» **Problem to work on**:
Reproduce precisely the lines of the listing below, starting with the line that contains "G04 Gerber Fmt" and stopping after the line that contains "X109500000Y-115156497D01*"; include nothing else.

» **Data listing**:
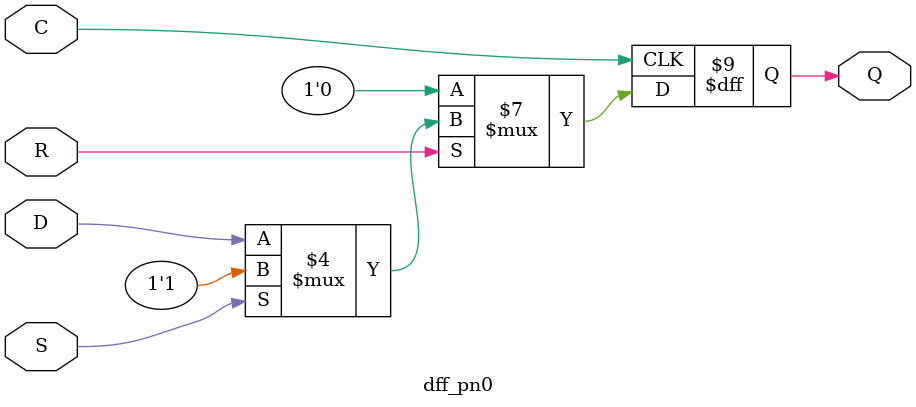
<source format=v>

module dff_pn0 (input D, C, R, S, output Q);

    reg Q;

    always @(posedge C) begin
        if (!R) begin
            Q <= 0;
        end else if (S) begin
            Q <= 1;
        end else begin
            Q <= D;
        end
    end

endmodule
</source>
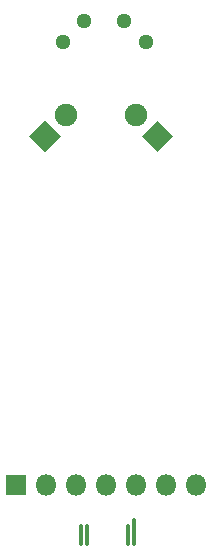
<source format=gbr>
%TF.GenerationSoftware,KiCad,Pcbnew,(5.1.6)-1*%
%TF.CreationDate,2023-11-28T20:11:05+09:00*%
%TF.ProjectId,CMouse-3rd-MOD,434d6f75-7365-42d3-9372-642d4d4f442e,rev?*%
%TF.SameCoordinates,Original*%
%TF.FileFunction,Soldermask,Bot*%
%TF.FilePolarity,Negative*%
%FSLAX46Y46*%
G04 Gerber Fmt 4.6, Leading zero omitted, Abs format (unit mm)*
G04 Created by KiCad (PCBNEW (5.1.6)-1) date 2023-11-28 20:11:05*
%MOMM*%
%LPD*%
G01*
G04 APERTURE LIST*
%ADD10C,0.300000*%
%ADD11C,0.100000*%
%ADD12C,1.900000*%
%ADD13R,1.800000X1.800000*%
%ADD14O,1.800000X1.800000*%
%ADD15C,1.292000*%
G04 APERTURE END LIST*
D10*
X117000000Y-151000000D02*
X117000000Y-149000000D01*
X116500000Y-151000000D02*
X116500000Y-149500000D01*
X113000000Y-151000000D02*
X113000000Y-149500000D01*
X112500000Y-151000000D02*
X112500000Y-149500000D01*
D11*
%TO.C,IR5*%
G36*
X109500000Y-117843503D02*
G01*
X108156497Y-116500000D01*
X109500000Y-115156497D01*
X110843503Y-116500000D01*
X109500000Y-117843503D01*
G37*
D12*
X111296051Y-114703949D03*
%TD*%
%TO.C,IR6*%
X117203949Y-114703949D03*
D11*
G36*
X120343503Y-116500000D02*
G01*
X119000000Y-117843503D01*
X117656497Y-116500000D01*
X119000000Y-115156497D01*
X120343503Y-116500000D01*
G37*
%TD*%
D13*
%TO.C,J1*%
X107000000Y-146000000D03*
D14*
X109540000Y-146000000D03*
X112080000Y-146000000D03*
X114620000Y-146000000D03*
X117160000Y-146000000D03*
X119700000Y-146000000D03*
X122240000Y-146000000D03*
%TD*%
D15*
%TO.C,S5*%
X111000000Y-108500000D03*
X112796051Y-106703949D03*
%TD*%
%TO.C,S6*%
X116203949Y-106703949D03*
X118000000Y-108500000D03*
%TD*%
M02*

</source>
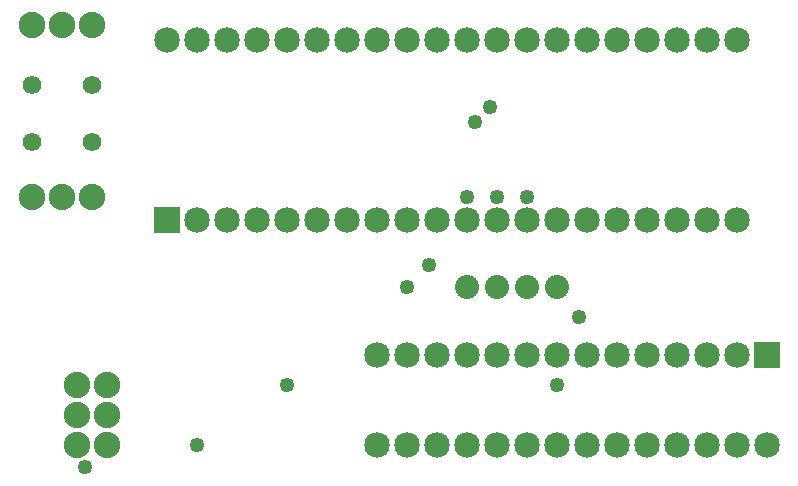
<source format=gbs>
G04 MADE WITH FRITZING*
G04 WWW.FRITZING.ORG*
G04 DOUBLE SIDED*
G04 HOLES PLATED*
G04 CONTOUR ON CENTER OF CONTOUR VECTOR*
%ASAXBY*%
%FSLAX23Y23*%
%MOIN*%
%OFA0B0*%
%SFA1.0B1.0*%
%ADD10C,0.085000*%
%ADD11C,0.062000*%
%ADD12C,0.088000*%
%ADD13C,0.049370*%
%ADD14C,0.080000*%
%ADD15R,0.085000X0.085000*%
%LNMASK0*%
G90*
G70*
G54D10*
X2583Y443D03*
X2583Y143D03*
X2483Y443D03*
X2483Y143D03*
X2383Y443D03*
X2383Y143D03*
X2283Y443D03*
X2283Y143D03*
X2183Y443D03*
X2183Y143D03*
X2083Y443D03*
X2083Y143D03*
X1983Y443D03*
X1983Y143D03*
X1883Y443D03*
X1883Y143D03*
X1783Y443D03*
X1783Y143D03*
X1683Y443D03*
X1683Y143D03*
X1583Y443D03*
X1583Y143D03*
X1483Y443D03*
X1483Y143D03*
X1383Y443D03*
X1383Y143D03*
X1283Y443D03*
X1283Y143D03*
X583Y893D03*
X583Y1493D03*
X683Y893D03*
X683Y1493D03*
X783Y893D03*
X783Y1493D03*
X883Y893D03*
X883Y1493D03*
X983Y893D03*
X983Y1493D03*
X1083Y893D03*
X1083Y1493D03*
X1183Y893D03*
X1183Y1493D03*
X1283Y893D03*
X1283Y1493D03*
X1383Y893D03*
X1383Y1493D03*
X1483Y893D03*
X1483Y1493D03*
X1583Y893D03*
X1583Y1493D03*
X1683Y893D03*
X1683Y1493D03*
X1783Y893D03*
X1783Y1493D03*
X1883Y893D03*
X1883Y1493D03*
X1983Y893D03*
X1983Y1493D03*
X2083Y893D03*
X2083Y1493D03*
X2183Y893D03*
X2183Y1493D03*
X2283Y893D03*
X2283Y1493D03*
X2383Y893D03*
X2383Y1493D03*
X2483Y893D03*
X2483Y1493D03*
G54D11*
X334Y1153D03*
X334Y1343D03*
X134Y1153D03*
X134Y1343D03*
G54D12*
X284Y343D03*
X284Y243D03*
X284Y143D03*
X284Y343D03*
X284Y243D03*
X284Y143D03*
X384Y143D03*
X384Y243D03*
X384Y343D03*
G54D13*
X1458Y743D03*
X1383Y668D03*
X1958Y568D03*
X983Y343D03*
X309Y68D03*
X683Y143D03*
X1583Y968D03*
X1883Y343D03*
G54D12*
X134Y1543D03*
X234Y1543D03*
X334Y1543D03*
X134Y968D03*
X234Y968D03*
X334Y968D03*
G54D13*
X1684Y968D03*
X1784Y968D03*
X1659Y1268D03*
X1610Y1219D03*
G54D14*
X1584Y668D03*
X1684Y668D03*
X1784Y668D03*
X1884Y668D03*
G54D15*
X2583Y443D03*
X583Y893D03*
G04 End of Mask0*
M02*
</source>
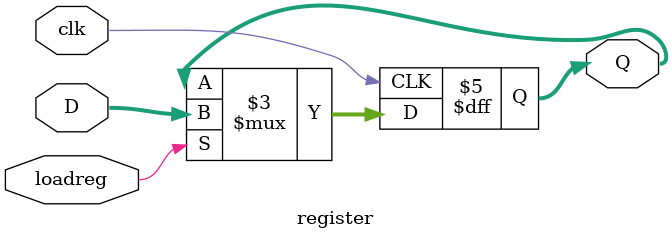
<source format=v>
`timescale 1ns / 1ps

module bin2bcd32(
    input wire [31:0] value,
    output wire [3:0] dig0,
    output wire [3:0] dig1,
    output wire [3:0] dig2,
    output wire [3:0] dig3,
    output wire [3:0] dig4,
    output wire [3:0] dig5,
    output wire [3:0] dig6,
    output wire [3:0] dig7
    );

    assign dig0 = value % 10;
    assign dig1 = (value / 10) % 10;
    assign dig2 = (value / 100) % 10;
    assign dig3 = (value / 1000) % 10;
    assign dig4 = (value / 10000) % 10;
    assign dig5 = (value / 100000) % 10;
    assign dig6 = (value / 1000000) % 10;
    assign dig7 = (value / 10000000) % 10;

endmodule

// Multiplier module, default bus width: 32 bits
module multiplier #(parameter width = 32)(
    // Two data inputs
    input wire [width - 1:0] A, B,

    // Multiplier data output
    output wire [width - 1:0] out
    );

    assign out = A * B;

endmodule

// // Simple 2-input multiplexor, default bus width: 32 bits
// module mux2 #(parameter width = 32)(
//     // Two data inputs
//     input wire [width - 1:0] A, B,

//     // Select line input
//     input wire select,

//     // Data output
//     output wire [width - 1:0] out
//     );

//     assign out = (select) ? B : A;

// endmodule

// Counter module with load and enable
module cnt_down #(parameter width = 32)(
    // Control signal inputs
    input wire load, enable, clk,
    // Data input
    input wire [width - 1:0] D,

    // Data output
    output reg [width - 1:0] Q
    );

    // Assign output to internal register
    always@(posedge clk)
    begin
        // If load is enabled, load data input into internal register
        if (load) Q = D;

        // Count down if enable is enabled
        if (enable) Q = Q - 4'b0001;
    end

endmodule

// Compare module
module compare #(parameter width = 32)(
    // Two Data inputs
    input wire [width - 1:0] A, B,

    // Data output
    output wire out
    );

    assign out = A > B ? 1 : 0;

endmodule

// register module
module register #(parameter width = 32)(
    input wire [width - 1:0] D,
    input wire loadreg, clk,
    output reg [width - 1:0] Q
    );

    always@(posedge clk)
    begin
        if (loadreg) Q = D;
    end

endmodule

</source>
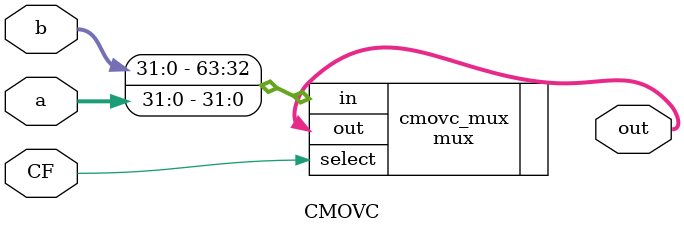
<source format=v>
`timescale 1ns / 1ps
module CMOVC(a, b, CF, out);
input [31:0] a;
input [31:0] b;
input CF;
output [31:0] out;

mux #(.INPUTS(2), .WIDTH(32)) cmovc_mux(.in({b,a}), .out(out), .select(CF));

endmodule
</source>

» **Exercise solution**:
G04 Gerber Fmt 4.6, Leading zero omitted, Abs format (unit mm)*
G04 Created by KiCad (PCBNEW (5.1.6)-1) date 2023-11-28 20:11:05*
%MOMM*%
%LPD*%
G01*
G04 APERTURE LIST*
%ADD10C,0.300000*%
%ADD11C,0.100000*%
%ADD12C,1.900000*%
%ADD13R,1.800000X1.800000*%
%ADD14O,1.800000X1.800000*%
%ADD15C,1.292000*%
G04 APERTURE END LIST*
D10*
X117000000Y-151000000D02*
X117000000Y-149000000D01*
X116500000Y-151000000D02*
X116500000Y-149500000D01*
X113000000Y-151000000D02*
X113000000Y-149500000D01*
X112500000Y-151000000D02*
X112500000Y-149500000D01*
D11*
%TO.C,IR5*%
G36*
X109500000Y-117843503D02*
G01*
X108156497Y-116500000D01*
X109500000Y-115156497D01*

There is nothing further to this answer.